Though no one should have any high expectations of what the results of an investigation into the alleged Khan Sheikhoun attack will lead to, Russian statements since the attack do suggest that the Russians are very confident of their facts and the fact that the Europeans are calling for an investigation after the US missile strike is hardly a ringing endorsement of the US claims President Assad is guilty.
Also it is fair to point out that the UN inquiry into the attack on the humanitarian convoy in September 2016, though placed under intense pressure and working under the severest constraints, proved unexpectedly impartial, clearing the Russians entirely and suggesting the Syrians bombed the convoy by mistake. That almost certainly happened because the head of that inquiry – an Indian military officer – was a tough and principled man, who insisted on the inquiry doing its job properly. Whilst the US and its Western allies will doubtless be working overtime to ensure that any inquiry into the Khan Sheikhoun attack is not headed by such a person, since the inquiry will be set up by the UN the Russians will also have a say, and it is not completely inconceivable that it might in the end do its job properly.

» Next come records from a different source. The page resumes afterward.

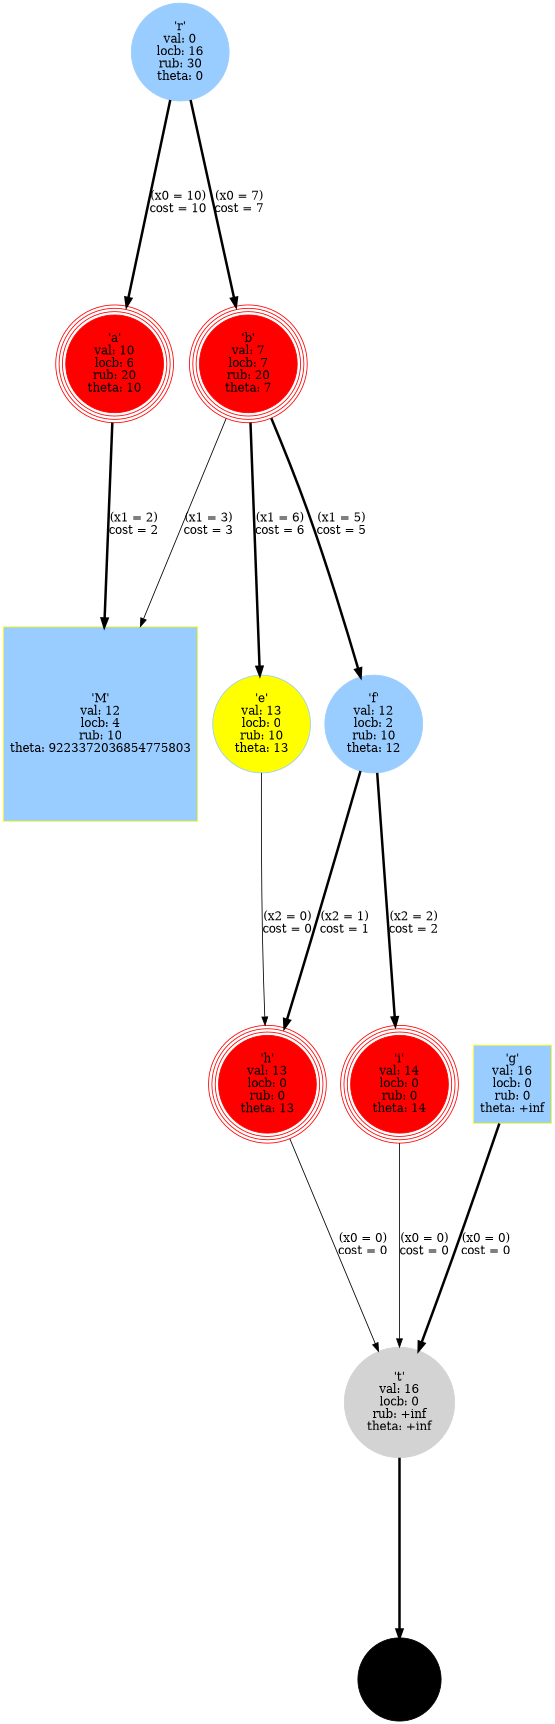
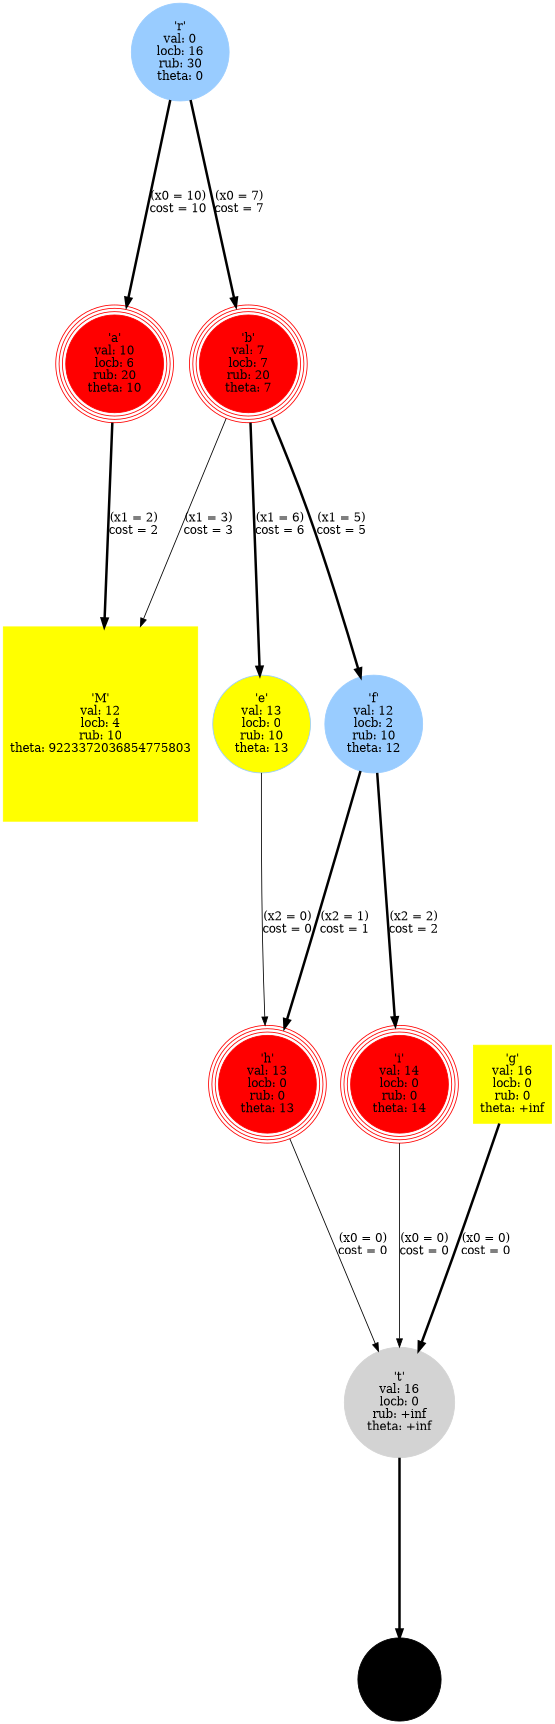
  digraph {
    ranksep=3
    node [color=red group=0 peripheries=1 shape=circle style=filled]
    edge [penwidth=3]
    n1 [color="#99ccff" group=root label="'r'\nval: 0\nlocb: 16\nrub: 30\ntheta: 0"]
    n2 [label="'a'\nval: 10\nlocb: 6\nrub: 20\ntheta: 10" peripheries=4]
    n3 [label="'b'\nval: 7\nlocb: 7\nrub: 20\ntheta: 7" peripheries=4]
-   n4 [color=yellow group=1 label="'M'\nval: 12\nlocb: 4\nrub: 10\ntheta: 9223372036854775803" shape=square fillcolor="#99ccff"]
+   n4 [color=yellow group=1 label="'M'\nval: 12\nlocb: 4\nrub: 10\ntheta: 9223372036854775803" shape=square]
    n5 [color="#99ccff" fillcolor=yellow group=1 label="'e'\nval: 13\nlocb: 0\nrub: 10\ntheta: 13"]
    n6 [color="#99ccff" group=1 label="'f'\nval: 12\nlocb: 2\nrub: 10\ntheta: 12"]
    n7 [group=2 label="'h'\nval: 13\nlocb: 0\nrub: 0\ntheta: 13" peripheries=4]
    n8 [group=2 label="'i'\nval: 14\nlocb: 0\nrub: 0\ntheta: 14" peripheries=4]
    n9 [color=lightgray label="'t'\nval: 16\nlocb: 0\nrub: +inf\ntheta: +inf"]
-   n10 [color=yellow group=2 label="'g'\nval: 16\nlocb: 0\nrub: 0\ntheta: +inf" shape=square fillcolor="#99ccff"]
+   n10 [color=yellow group=2 label="'g'\nval: 16\nlocb: 0\nrub: 0\ntheta: +inf" shape=square]
    terminal [color=black group=terminal peripheries=""]
    n1 -> n2 [label="(x0 = 10)\ncost = 10"]
    n1 -> n3 [label="(x0 = 7)\ncost = 7"]
    n2 -> n4 [label="(x1 = 2)\ncost = 2"]
    n3 -> n4 [label="(x1 = 3)\ncost = 3" penwidth=1]
    n3 -> n5 [label="(x1 = 6)\ncost = 6"]
    n3 -> n6 [label="(x1 = 5)\ncost = 5"]
    n5 -> n7 [label="(x2 = 0)\ncost = 0" penwidth=1]
    n6 -> n7 [label="(x2 = 1)\ncost = 1"]
    n6 -> n8 [label="(x2 = 2)\ncost = 2"]
    n7 -> n9 [label="(x0 = 0)\ncost = 0" penwidth=1]
    n8 -> n9 [label="(x0 = 0)\ncost = 0" penwidth=1]
    n9 -> terminal
    n10 -> n9 [label="(x0 = 0)\ncost = 0"]
  }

If it does, and if it does report that the Russian version of what happened in Khan Sheikhoun – that the chemical was released because it was stored by the Jihadis in a warehouse that the Syrian air force bombed – is true, then this could cause President Trump more than just embarrassment. As I discussed previously, there is no doubt he acted illegally by ordering the missile strike without Congressional approval or UN Security Council authorisation. Whether his enemies would be willing to make use of the fact that he acted not just illegally but also wrongly because an international investigation reported that there was no Syrian chemical weapons strike on Khan Sheikhoun is another matter.